::: Task data :::

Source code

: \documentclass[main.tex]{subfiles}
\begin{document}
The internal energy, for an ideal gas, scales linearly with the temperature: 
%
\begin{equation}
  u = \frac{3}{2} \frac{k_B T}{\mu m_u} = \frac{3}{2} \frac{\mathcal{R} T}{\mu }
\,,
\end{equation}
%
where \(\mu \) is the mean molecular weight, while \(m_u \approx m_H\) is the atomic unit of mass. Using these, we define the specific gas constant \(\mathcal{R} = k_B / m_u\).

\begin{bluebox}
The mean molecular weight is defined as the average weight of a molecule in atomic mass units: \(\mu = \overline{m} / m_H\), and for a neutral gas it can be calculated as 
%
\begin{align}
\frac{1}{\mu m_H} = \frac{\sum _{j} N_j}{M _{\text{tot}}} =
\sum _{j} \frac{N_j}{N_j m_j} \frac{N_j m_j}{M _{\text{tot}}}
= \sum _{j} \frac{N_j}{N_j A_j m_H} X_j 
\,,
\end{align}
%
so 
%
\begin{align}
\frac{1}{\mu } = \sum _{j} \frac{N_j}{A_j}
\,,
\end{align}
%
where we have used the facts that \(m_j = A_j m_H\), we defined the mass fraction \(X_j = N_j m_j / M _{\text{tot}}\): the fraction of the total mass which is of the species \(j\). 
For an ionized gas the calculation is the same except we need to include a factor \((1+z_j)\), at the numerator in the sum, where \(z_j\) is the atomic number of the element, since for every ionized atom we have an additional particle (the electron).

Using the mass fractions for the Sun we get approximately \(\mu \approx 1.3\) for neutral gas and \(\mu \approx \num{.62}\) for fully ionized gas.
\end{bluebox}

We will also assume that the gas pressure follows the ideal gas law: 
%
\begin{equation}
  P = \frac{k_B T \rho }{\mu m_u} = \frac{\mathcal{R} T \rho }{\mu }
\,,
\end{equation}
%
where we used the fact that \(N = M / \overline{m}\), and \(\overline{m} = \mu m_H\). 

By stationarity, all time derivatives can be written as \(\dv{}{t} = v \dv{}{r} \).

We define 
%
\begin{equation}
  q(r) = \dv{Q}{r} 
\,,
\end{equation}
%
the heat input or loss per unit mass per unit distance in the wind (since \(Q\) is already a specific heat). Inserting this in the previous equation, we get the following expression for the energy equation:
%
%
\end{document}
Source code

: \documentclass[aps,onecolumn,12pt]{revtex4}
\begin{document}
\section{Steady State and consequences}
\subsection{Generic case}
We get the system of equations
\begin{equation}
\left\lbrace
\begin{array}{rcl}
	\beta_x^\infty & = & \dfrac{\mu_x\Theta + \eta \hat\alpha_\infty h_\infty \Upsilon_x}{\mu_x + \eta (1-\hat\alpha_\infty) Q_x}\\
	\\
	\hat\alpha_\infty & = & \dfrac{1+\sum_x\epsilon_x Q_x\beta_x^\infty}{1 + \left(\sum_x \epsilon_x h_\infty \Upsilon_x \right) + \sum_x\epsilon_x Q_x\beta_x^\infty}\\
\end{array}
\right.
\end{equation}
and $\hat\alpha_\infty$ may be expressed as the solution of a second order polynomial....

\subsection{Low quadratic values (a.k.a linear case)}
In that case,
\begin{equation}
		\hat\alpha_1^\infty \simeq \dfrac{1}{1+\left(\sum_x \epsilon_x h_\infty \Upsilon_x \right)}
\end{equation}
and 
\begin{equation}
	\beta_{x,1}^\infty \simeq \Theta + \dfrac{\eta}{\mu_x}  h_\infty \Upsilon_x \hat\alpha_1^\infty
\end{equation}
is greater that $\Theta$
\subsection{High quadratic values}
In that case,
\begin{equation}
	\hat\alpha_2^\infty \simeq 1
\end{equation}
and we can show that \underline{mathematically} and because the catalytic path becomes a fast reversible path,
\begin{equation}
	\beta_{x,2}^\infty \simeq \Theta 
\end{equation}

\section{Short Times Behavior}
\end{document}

:::

#### Exercise aim
Pull out all lines from the entries above that include the word "ideal".

#### Solution for this exercise
The internal energy, for an ideal gas, scales linearly with the temperature: 
We will also assume that the gas pressure follows the ideal gas law: 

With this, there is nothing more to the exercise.